For your jumper wire to the alternator you can add an inline 1156 or 3156 light bulb. It provides enough resistance to safely do the job. But I think you'll find it charges just fine with the jumper on so that won't really tell you much.

Let us know what you come up with on the details...


----------



## Thermos017 (Dec 16, 2009)

*It's alive!!!*

i believe i have tracked down the problem to the gauge cluster. i removed it to check the connection and noticed that you can easily move the assembly left and right about a 1/4 inch. if the unit is shifted too far one way or the other, it will blow the guage fuse. also, i believe the offset plug was allowing the shifter position light for reverse to send the signal to the alternator to start charging. after carefully aligning the pins in the connector attatched to the dash with the cluster, and ensuring the screws were as tight as possible without stripping them, the charging seems to be working just fine now.

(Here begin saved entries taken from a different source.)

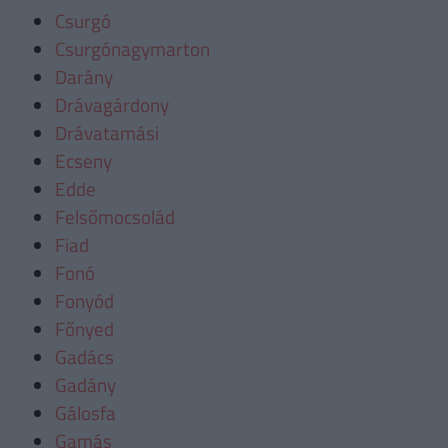
Csurgó
Csurgónagymarton
Darány
Drávagárdony
Drávatamási
Ecseny
Edde
Felsőmocsolád
Fiad
Fonó
Fonyód
Főnyed
Gadács
Gadány
Gálosfa
Gamás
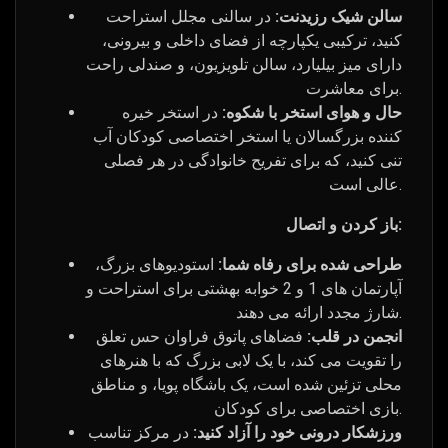
سالن شیک رزیدنت:
در سالنی مجلل استراحت
کنید، ترکیبی یکپارچه از فضای داخلی و بیرونی،
دارای میز بیلیارد، سالن تلویزیون، و صندلی راحت
برای معاشرت.
حال و هوای استخر با شکوه:
در استخر خیره
کننده بزرگسالان یا استخر اختصاصی کودکان آب
تنی کنید، که برای تفریح ​​خانوادگی در هر فصلی
عالی است.
باز کردن و اتصال:
طراحی شده برای رفاه شما:
استودیوهای بزرگ،
آپارتمان های 1 و 2 خوابه بهشتی برای استراحت و
شارژ مجدد ارائه می دهند.
انجمن در قلب:
فضاهای پاتوق فراوان حس تعلق
را تقویت می کند، با یک لابی بزرگ که با هنرهای
محلی تزئین شده است، یک باشگاه پویا، و مناطق
بازی اختصاصی برای کودکان.
ورزشکار درونی خود را آزاد کنید:
در مرکز تناسب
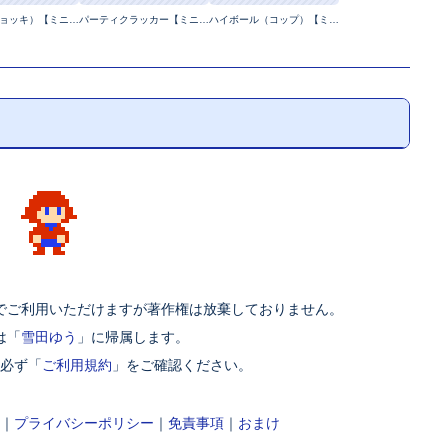
ビール（ジョッキ）【ミニマルイラスト】
パーティクラッカー【ミニマルイラスト】
ハイボール（コップ）【ミニマルイラスト】
でご利用いただけますが著作権は放棄しておりません。
は「
雪田ゆう
」に帰属します。
必ず「
ご利用規約
」をご確認ください。
｜
プライバシーポリシー
｜
免責事項
｜
おまけ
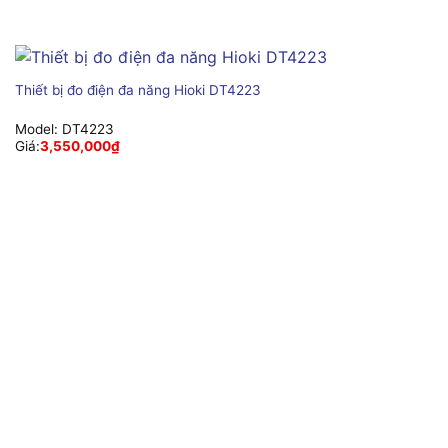
Thiết bị đo điện đa năng Hioki DT4223
Model:
DT4223
Giá:
3,550,000
₫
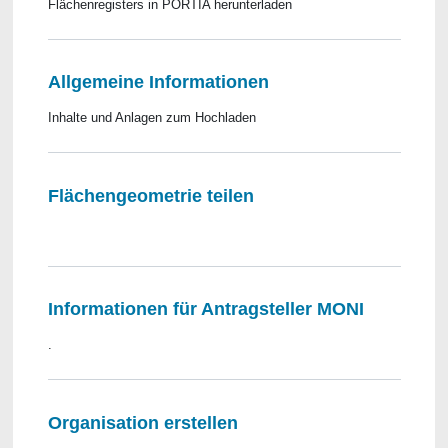
Flächenregisters in PORTIA herunterladen
Allgemeine Informationen
Inhalte und Anlagen zum Hochladen
Flächengeometrie teilen
​​​​​​​ ​​​​​​​
Informationen für Antragsteller MONI
.
Organisation erstellen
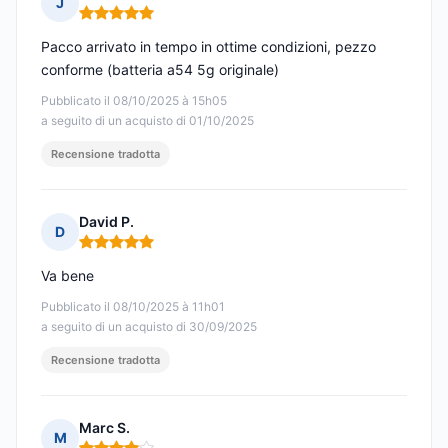
J
Nota: 5 su 5
Pacco arrivato in tempo in ottime condizioni, pezzo
conforme (batteria a54 5g originale)
Pubblicato il 08/10/2025 à 15h05
a seguito di un acquisto di 01/10/2025
Recensione tradotta
David P.
D
Nota: 5 su 5
Va bene
Pubblicato il 08/10/2025 à 11h01
a seguito di un acquisto di 30/09/2025
Recensione tradotta
Marc S.
M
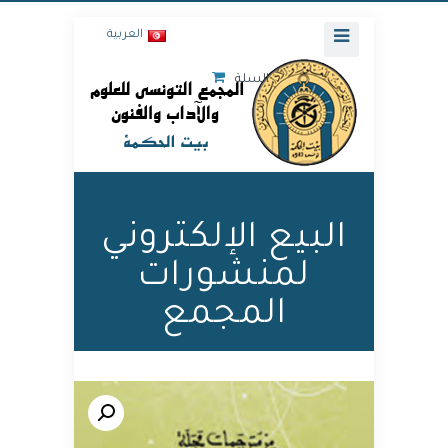
العربية
السلة
البيع الإلكتروني
لمنشورات
المجمع
🔍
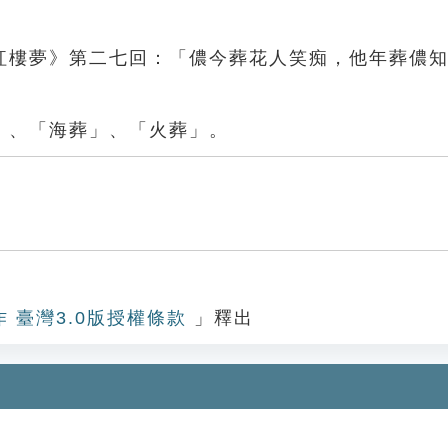
紅樓夢》第二七回：「儂今葬花人笑痴，他年葬儂
」、「海葬」、「火葬」。
作 臺灣3.0版授權條款
」釋出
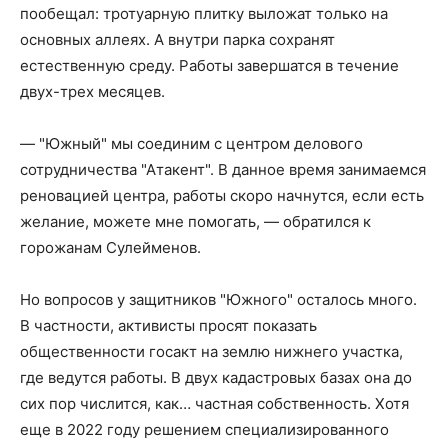
пообещал: тротуарную плитку выложат только на
основных аллеях. А внутри парка сохранят
естественную среду. Работы завершатся в течение
двух-трех месяцев.
— "Южный" мы соединим с центром делового
сотрудничества "Атакент". В данное время занимаемся
реновацией центра, работы скоро начнутся, если есть
желание, можете мне помогать, — обратился к
горожанам Сулейменов.
Но вопросов у защитников "Южного" осталось много.
В частности, активисты просят показать
общественности госакт на землю нижнего участка,
где ведутся работы. В двух кадастровых базах она до
сих пор числится, как… частная собственность. Хотя
еще в 2022 году решением специализированного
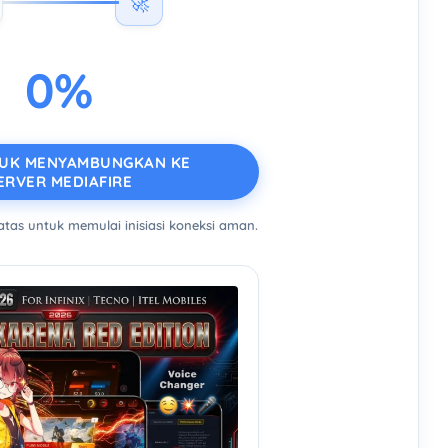
🚀
0%
TUK MENYAMBUNGKAN KE
ERVER MEDIAFIRE
 atas untuk memulai inisiasi koneksi aman.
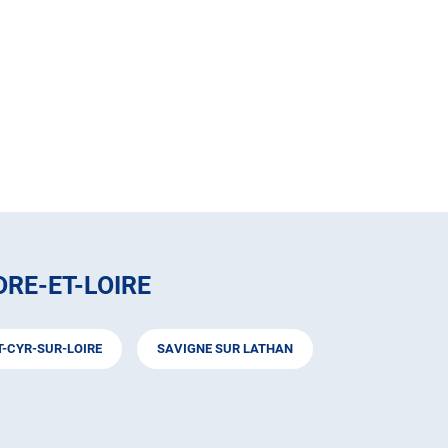
RE-ET-LOIRE
T-CYR-SUR-LOIRE
SAVIGNE SUR LATHAN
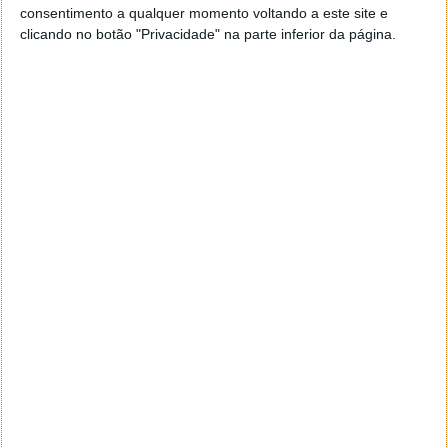
consentimento a qualquer momento voltando a este site e
clicando no botão "Privacidade" na parte inferior da página.
anterior
próxima
Este alerta é um dos pontos que distingue o
ClearWeather de outras aplicações similares. Podem
receber diariamente, à hora definida, um alerta com a
previsão para o dia. Desta forma não necessitam de
estar a consultar propositadamente o ClearWeather
para terem acesso a essa informação.
O ClearWeather é uma aplicação muito completa em
termos da informação disponibilizada, tendo como a
sua maior e melhor característica a simplicidade com
que apresenta a informação.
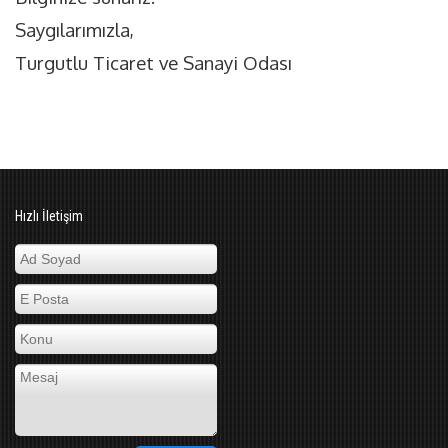
Saygılarımızla,
Turgutlu Ticaret ve Sanayi Odası
Hızlı İletişim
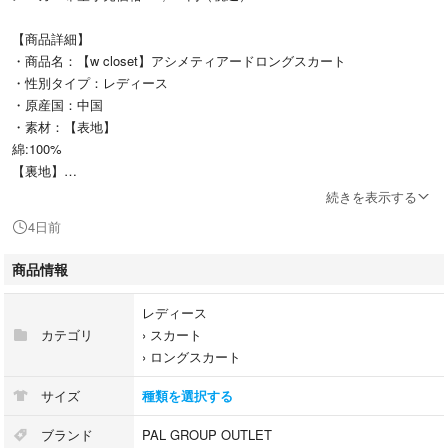
【商品詳細】
・商品名：【w closet】アシメティアードロングスカート
・性別タイプ：レディース
・原産国：中国
・素材：【表地】
綿:100%
【裏地】
ポリエステル:100%
続きを表示する
・サイズ：F
4日前
・クリーニング：
・品番：WCZ1061401A0002(SE5336)
商品情報
【サイズ詳細】
レディース
サイズ|ウエスト|ヒップ|スカート丈
カテゴリ
›
スカート
F|30/55|-|95
›
ロングスカート
サイズ
種類を選択する
【商品説明】
春夏にぴったりなコットンフリルスカート
ブランド
PAL GROUP OUTLET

I've also performed some of the upgrade ideas for the charging system that i read about on the dual battery setup thread. i'll be posting pics of my setup on that forum after work tonight.


----------



## B&B (Nov 4, 2006)

The cluster and/or its connection is what I was leading up to with having you pull the B/U lamp fuse. The exciter wire goes from the alternator DIRECTLY to the instrument cluster, through the connector of course and to the charge indicator...but would you like to take a guess as to what else is also on the circuit that feeds 12V to gauge fuse? 

Yep, the same circuit that feeds the B/U lamp fuse.


----------